On pourrait grouper ces bohèmes par cercles, en fonction de leurs amitiés, ou de leur génération, ou du café où ils se retrouvent (les cafés Momus ou La Roche, le Divan Le Peletier, les Brasseries Andler et des Martyrs…), des journaux dans lesquels ils écrivent (le Corsaire-Satan, La Silhouette, Le Figaro, le Diable boiteux, le Nain jaune…), de leur bord politique ou religieux (Quarante-huitards, révolutionnaires, républicains, bonapartistes, communards, fouriéristes, anticléricaux ou mystiques) voire de leur manière de quitter le monde car beaucoup meurent à l’hôpital, de préférence à la maison municipale de santé du Dr Dubois, « hôpital des gens de lettres », souvent à un âge prématuré.

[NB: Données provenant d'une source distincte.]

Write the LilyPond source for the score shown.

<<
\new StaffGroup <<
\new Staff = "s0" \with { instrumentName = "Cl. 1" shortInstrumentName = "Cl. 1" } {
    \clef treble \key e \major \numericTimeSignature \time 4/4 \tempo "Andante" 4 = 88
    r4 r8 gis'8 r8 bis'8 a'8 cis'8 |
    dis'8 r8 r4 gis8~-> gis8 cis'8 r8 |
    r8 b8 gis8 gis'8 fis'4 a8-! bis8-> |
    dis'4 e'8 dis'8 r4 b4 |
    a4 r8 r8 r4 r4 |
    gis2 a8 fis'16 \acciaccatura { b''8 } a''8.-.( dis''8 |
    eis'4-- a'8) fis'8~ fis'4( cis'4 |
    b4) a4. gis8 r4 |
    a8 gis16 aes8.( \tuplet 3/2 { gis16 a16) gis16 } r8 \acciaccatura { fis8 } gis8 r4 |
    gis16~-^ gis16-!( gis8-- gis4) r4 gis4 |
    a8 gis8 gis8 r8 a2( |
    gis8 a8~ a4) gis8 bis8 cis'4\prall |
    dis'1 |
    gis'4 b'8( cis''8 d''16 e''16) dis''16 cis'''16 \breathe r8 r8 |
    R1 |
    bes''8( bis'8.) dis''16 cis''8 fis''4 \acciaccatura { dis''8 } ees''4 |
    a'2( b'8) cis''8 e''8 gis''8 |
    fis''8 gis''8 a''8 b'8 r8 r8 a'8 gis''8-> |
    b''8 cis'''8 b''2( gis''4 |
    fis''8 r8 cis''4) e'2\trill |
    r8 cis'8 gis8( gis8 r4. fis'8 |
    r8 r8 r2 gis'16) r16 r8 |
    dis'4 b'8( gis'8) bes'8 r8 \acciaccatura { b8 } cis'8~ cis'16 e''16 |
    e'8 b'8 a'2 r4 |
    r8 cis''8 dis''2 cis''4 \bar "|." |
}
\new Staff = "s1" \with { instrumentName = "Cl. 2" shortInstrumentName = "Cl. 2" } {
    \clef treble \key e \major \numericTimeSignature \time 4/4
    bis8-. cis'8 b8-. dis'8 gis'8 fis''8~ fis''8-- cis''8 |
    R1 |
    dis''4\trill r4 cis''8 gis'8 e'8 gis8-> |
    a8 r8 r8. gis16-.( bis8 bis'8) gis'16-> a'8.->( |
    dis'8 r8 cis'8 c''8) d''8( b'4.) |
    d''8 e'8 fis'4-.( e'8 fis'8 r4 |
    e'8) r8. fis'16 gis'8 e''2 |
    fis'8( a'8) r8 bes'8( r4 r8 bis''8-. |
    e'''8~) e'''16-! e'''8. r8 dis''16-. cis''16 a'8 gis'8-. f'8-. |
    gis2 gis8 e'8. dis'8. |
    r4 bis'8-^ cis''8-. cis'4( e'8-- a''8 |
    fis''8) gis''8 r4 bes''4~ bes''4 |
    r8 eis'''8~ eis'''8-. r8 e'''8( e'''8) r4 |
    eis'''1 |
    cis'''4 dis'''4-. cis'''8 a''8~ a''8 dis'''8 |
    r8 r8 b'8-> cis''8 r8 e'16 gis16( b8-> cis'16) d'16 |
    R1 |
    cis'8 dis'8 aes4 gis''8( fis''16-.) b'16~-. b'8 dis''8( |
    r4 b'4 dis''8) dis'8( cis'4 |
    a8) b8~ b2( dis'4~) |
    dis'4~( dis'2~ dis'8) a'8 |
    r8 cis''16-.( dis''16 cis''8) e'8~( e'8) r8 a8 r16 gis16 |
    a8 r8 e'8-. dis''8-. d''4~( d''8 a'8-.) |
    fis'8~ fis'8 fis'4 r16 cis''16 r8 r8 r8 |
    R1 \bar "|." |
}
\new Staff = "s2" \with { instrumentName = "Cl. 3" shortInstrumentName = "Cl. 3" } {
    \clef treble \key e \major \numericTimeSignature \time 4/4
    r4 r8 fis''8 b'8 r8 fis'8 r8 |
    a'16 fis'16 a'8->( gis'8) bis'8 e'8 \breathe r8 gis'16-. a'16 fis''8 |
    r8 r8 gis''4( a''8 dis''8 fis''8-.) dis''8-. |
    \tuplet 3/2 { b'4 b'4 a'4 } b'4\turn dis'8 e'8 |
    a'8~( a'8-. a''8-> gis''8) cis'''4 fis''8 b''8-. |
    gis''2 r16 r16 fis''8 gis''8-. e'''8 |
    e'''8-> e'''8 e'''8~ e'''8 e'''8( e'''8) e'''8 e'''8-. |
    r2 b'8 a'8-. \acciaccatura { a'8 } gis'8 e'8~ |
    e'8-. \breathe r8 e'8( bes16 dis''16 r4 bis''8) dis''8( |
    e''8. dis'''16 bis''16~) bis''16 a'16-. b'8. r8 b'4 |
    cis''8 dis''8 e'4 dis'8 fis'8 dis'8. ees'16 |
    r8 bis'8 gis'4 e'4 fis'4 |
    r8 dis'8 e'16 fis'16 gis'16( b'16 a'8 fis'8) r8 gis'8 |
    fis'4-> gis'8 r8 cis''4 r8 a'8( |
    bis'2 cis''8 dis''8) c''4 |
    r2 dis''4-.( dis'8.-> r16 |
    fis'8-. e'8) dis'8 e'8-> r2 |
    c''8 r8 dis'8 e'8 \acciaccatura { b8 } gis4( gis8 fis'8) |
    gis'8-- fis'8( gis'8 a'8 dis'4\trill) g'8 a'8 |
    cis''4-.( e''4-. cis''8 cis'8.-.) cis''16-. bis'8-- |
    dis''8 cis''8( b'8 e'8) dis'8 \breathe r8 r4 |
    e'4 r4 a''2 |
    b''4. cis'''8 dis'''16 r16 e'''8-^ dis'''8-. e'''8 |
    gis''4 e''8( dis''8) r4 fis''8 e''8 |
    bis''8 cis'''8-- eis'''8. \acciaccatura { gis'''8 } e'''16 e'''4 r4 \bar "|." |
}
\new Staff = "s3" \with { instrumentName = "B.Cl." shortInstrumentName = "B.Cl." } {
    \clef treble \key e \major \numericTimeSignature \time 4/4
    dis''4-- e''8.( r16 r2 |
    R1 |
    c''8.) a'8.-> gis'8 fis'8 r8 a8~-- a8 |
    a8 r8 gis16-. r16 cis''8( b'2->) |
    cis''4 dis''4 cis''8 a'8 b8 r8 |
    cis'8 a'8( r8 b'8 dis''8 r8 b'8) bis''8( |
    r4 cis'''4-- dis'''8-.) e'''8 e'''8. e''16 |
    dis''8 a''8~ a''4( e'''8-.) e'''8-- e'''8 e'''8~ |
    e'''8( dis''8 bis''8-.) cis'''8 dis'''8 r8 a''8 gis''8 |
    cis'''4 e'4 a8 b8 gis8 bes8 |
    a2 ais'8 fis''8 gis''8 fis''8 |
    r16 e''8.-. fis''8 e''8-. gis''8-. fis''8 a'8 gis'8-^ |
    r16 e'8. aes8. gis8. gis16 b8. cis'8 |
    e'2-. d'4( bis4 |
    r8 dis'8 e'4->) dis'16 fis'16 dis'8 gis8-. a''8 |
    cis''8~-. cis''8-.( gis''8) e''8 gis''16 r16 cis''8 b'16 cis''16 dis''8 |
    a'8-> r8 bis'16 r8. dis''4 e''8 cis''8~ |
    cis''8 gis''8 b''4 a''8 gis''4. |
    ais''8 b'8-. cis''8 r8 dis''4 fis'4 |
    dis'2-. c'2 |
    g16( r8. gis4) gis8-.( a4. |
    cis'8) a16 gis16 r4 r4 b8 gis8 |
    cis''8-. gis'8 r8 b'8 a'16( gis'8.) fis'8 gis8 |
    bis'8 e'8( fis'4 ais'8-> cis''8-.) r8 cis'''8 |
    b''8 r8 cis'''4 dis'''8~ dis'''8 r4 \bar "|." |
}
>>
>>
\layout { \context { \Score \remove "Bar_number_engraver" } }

Dans les témoignages, ils sont littérateurs, journalistes, auteurs dramatiques, plasticiens (comme on dirait aujourd’hui), musiciens mais aussi philosophes, photographes, architectes…, et même un prestidigitateur. Aucune femme dans ces listes, elles sont les oubliées parmi les oubliés. Nombreuses sont celles qui participent de ce milieu sans accéder pourtant à la reconnaissance artistique, zone de domination exclusivement masculine, à l’exception des danseuses et des comédiennes. Ces femmes figurantes, présentes à l’arrière-plan, ne sont le plus souvent désignées que par un prénom voire un surnom, et laissent une trace encore plus frêle que celle de leurs amants dans les livres et les journaux. Comme ce ne sont pas elles qui racontent la bohème, seul le récit masculin subsiste, ce que des hommes, leurs amis, ont bien voulu dire d’elles en marge. Ils décrivent parfois des femmes libres, belles, grandes amoureuses, papillons qui partagent leurs plaisirs avec de pauvres poètes ou peintres qui sont leurs amants de cœur dont elles sont parfois les modèles, contraintes par la misère de vendre leurs jeunes corps à de riches admirateurs, et qui meurent poitrinaires avant trente ans. À Paris, une femme du peuple célibataire ne peut généralement subvenir à ses besoins en exerçant un métier « respectable » mal payé (couturière, ouvrière en linge, fleuriste…).
(la suite à demain)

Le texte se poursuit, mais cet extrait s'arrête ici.